Conocemos a alguien que piensa distinto que nosotros en relación con un tema que nos resulta relevante, pero somos amigos, colegas o familiares, nos caemos bien, y esa diferencia de opinión no es un aspecto central de nuestro vínculo. Esto alcanza para identificarnos como dos personas que se encuentran en los lados opuestos de una línea imaginaria dibujada en el piso. Seguramente todos vivimos esto, ya sea en temas de política, economía o cuestiones sociales, o en aspectos bien personales y pequeños de preferencias propias. Puede tratarse de si debería haber pena de muerte o no, si se puede usar medias con crocs, si Dios existe o si la existencia de Dios es una pregunta relevante. Nos identificamos como personas de lados opuestos de esa línea. Aparece el borde que nos separa. Nos “acercamos” más a quienes son parecidos a nosotros, nos “alejamos” de quienes son distintos.

En política, también nos pasa esto. Lo que dijimos antes sobre el tribalismo extremo entre grupos en una situación de alto conflicto entre ellos también aplica a la política partidaria: cuando la grieta es ancha, nos es más difícil identificar a los del “otro lado” como personas individuales de características personales, y les asignamos en conjunto las características que le atribuimos al grupo al que, para nosotros, pertenecen. Esto aumenta progresivamente la polarización, y el fenómeno se fortalece.

La polarización extrema, en la que un grupo considera que el otro grupo está lleno de cualidades negativas, se observa en política en muchos países. En Estados Unidos, la campaña de Trump parece haber estado guiada por la idea de generar identidad social (“nosotros vs. ellos”).
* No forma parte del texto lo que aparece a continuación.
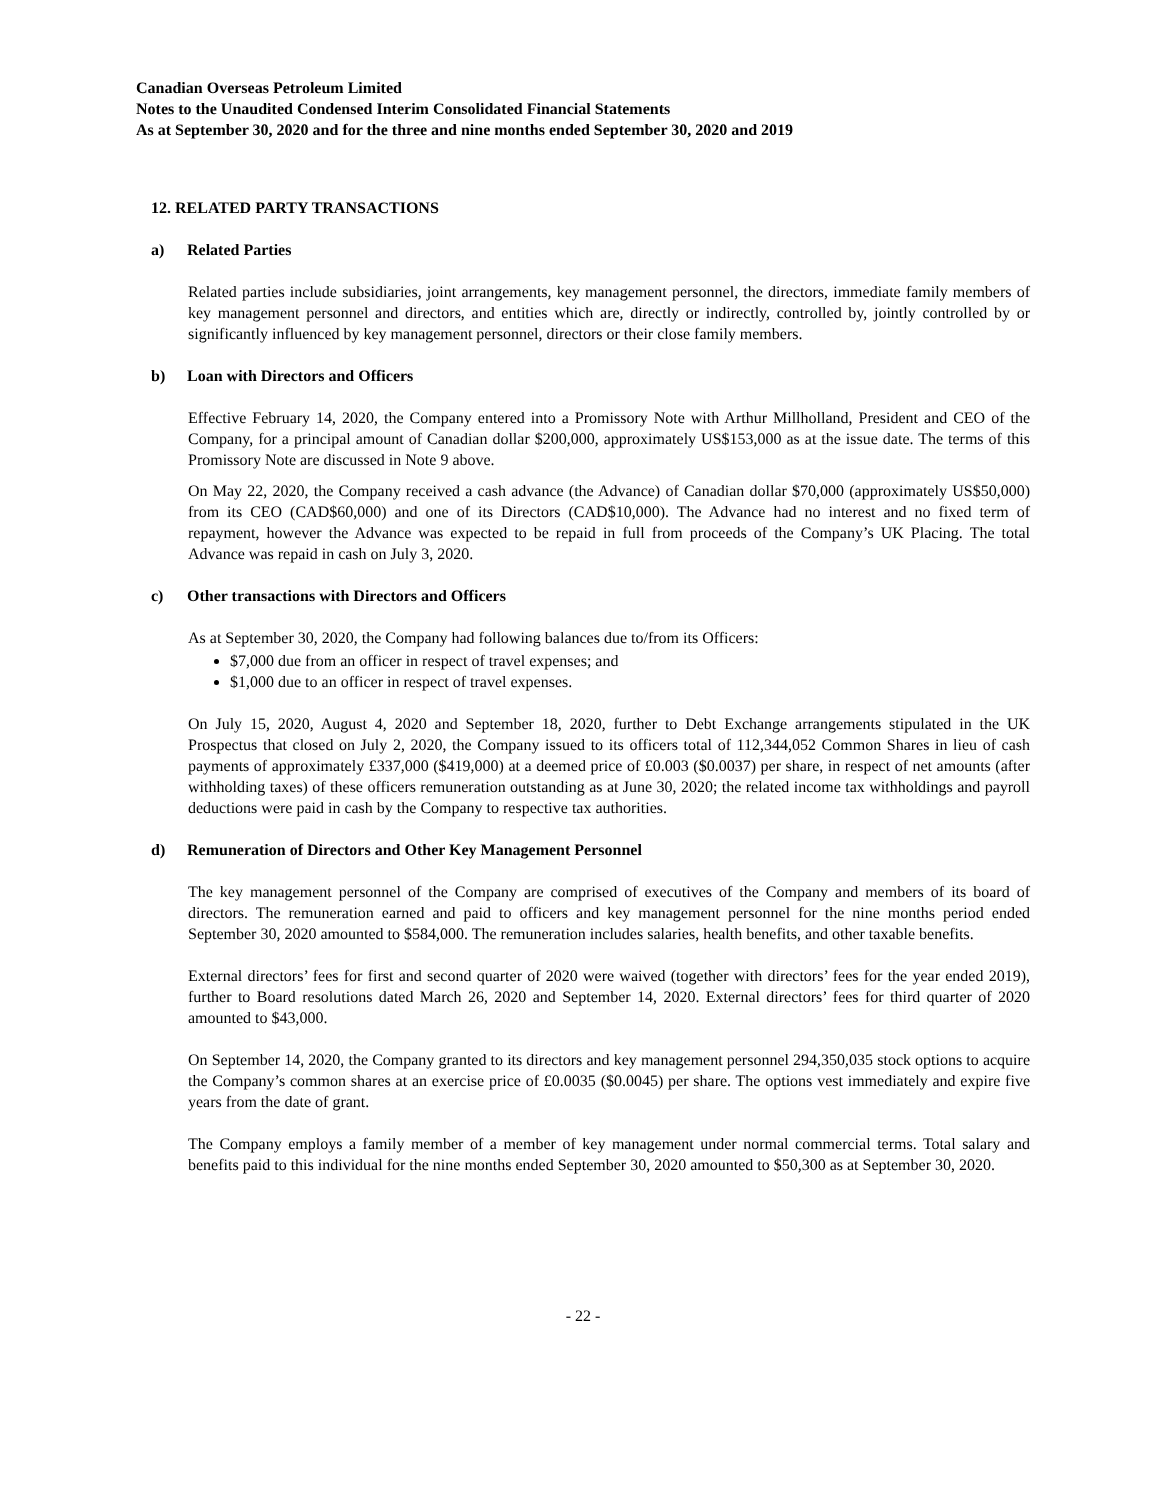Canadian Overseas Petroleum Limited
Notes to the Unaudited Condensed Interim Consolidated Financial Statements
As at September 30, 2020 and for the three and nine months ended September 30, 2020 and 2019
12. RELATED PARTY TRANSACTIONS
a) Related Parties
Related parties include subsidiaries, joint arrangements, key management personnel, the directors, immediate family members of key management personnel and directors, and entities which are, directly or indirectly, controlled by, jointly controlled by or significantly influenced by key management personnel, directors or their close family members.
b) Loan with Directors and Officers
Effective February 14, 2020, the Company entered into a Promissory Note with Arthur Millholland, President and CEO of the Company, for a principal amount of Canadian dollar $200,000, approximately US$153,000 as at the issue date. The terms of this Promissory Note are discussed in Note 9 above.
On May 22, 2020, the Company received a cash advance (the Advance) of Canadian dollar $70,000 (approximately US$50,000) from its CEO (CAD$60,000) and one of its Directors (CAD$10,000). The Advance had no interest and no fixed term of repayment, however the Advance was expected to be repaid in full from proceeds of the Company’s UK Placing. The total Advance was repaid in cash on July 3, 2020.
c) Other transactions with Directors and Officers
As at September 30, 2020, the Company had following balances due to/from its Officers:
$7,000 due from an officer in respect of travel expenses; and
$1,000 due to an officer in respect of travel expenses.
On July 15, 2020, August 4, 2020 and September 18, 2020, further to Debt Exchange arrangements stipulated in the UK Prospectus that closed on July 2, 2020, the Company issued to its officers total of 112,344,052 Common Shares in lieu of cash payments of approximately £337,000 ($419,000) at a deemed price of £0.003 ($0.0037) per share, in respect of net amounts (after withholding taxes) of these officers remuneration outstanding as at June 30, 2020; the related income tax withholdings and payroll deductions were paid in cash by the Company to respective tax authorities.
d) Remuneration of Directors and Other Key Management Personnel
The key management personnel of the Company are comprised of executives of the Company and members of its board of directors. The remuneration earned and paid to officers and key management personnel for the nine months period ended September 30, 2020 amounted to $584,000. The remuneration includes salaries, health benefits, and other taxable benefits.
External directors’ fees for first and second quarter of 2020 were waived (together with directors’ fees for the year ended 2019), further to Board resolutions dated March 26, 2020 and September 14, 2020. External directors’ fees for third quarter of 2020 amounted to $43,000.
On September 14, 2020, the Company granted to its directors and key management personnel 294,350,035 stock options to acquire the Company’s common shares at an exercise price of £0.0035 ($0.0045) per share. The options vest immediately and expire five years from the date of grant.
The Company employs a family member of a member of key management under normal commercial terms. Total salary and benefits paid to this individual for the nine months ended September 30, 2020 amounted to $50,300 as at September 30, 2020.
- 22 -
Muchos países americanos tenemos grietas políticas que parecen insalvables, y esto se observa también en algunos países europeos como España o Francia. Las personas que tienen un mayor compromiso identitario con su grupo se movilizan más y suelen ser más “ruidosas”, lo que contribuye a polarizar al resto. Y en muchos de estos casos, aunque no seamos conscientes de esto, la polarización no es tanto respecto de cuán distintas son las ideas que se sostienen de uno u otro extremo, sino de cuánto nos gustan los de nuestro grupo y nos disgustan los del otro. Es decir, no es tanto acerca de las diferencias ideológicas de fondo que pudiera haber, sino del tribalismo.

En Estados Unidos, la política partidaria viene dominada desde hace mucho por dos grandes partidos: los demócratas, que se identifican como más progresistas, y los republicanos, de tendencia más conservadora y tradicionalista. Lo que se observa en ese país es que la política identitaria está llevando a una polarización progresiva: las encuestas realizadas por Pew Research muestran que, en estos últimos años, está aumentando la proporción de personas de un partido que tienen una opinión muy desfavorable del otro, y este fenómeno se ve acompañado de una creciente polarización.

Otra vez, las emociones negativas influyendo en cómo reaccionamos ante los hechos y cómo nos vinculamos entre nosotros. A veces, odiamos lo que odiamos más de lo que nos gusta lo que nos gusta, y es alrededor de ese odio que nos nucleamos como grupo.

Podemos pensar en dos tipos de polarización: la ideológica, basada en las ideas identitarias que sostiene cada grupo, y la tribal, que surge no solo de la actitud propia y la de los pares, sino también de la actitud desfavorable hacia el otro partido. La ideológica implicaría que las personas que se sienten más cerca de ambos extremos son más, y aparentemente, hoy hay menos personas moderadas que antes. Pero también podría ser que no haya realmente tanto desacuerdo ideológico inicial como parece, sino que esta polarización creciente esté impulsada mayoritariamente por cuestiones tribales.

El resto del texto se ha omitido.